Pour paraphraser le philosophe Alain : « Le consensus fait la force, mais la force de qui ? » Dans nos travaux avec Fabien Desage, nous avons d’abord voulu montrer que le consensus se construit : il y a derrière des négociations, des compromis, des ajustements, qui traduisent finalement une véritable absence de consensus ! Dans le même temps, ces compromis bénéficient rarement aux populations les plus vulnérables. Avec un consensus intercommunal, comment obliger un maire à construire des logements sociaux sur sa commune, par exemple ? De même, comment obtenir le rééquilibrage entre les territoires riches et les territoires pauvres ? Ce n’est pas impossible, mais très compliqué. Bien souvent, la recherche du consensus rend invisible les plus pauvres, elle les prive de leurs capacités à se faire représenter. Les intercommunalités cultivent un apolitisme qui, comme souvent, sert une idéologie libérale et penche plutôt à droite.
L’élection directe des élus communautaires par scrutin fléché ne change-t-elle pas la donne ?
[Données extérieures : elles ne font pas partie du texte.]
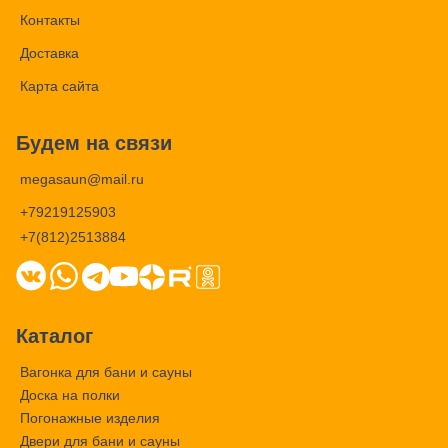
Контакты
Доставка
Карта сайта
Будем на связи
megasaun@mail.ru
+79219125903
+7(812)2513884
Каталог
Вагонка для бани и сауны
Доска на полки
Погонажные изделия
Двери для бани и сауны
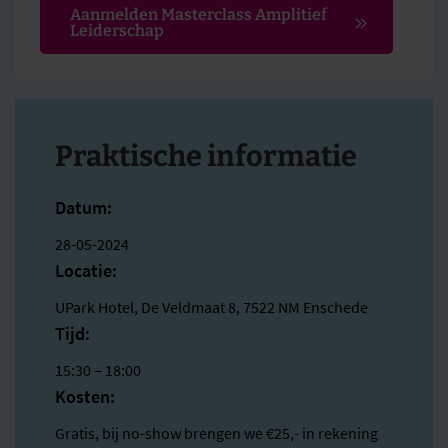
Aanmelden Masterclass Amplitief
Leiderschap
Praktische informatie
Datum:
28-05-2024
Locatie:
UPark Hotel, De Veldmaat 8, 7522 NM Enschede
Tijd:
15:30 – 18:00
Kosten:
Gratis, bij no-show brengen we €25,- in rekening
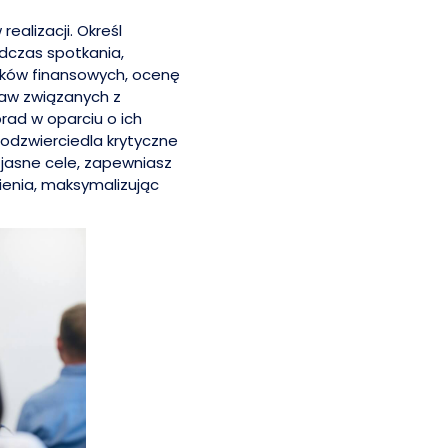
ealizacji. Określ
odczas spotkania,
ników finansowych, ocenę
raw związanych z
rad w oparciu o ich
 odzwierciedla krytyczne
 jasne cele, zapewniasz
ienia, maksymalizując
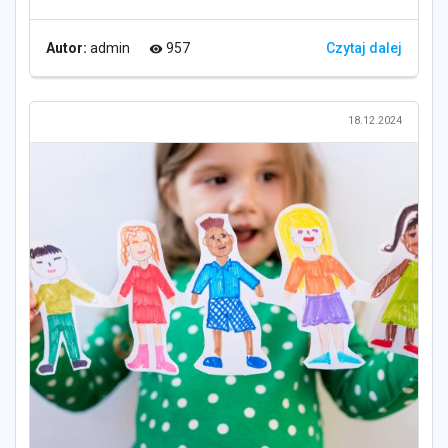
Autor:
admin
957
Czytaj dalej
visibility
18.12.2024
Attention à ce scrutin : ce n’est pas un vote comme les autres. Vous ne pouvez pas déchirer votre bulletin en deux pour voter communiste aux municipales et écolo ou LREM à l’intercommunalité. En outre, ce scrutin, instauré en 2010, vient lui-même d’un compromis entre le gouvernement de l’époque, l’AdCF et l’AMF. La priorité du gouvernement n’était pas alors de démocratiser l’intercommunalité, mais de supprimer la taxe professionnelle, un impôt perçu par les collectivités locales. L’AdCF a vu dans le scrutin fléché une manière d’obtenir un quitus sur le lancinant problème de « déficit démocratique » de l’intercommunalité. Quant à l’AMF, elle a estimé qu’elle avait sauvé les meubles en écartant l’hypothèse d’un scrutin de liste ou d’une élection directe du président de l’intercommunalité. Selon le point de vue, le scrutin fléché apparaît donc comme une avancée ou un ajournement. Par ailleurs, le suffrage est loin de subsumer la démocratie locale. Celle-ci a également besoin, pour fonctionner, d’une participation politique forte (au-delà du vote), d’enjeux qui incitent à aller voter, de médias locaux qui sachent intéresser…
Propos recueillis par Martin Monti-Lalaubie le 19 novembre 2019.
Fabien Desage, David Guéranger, « La démocratisation de l’intercommunalité n’aura pas lieu », Savoir/Agir, n° 11, 2010, pp. 19-27.
« Municipales 2020 : manifeste pour une démocratie locale réelle », mediacites.fr, 2019.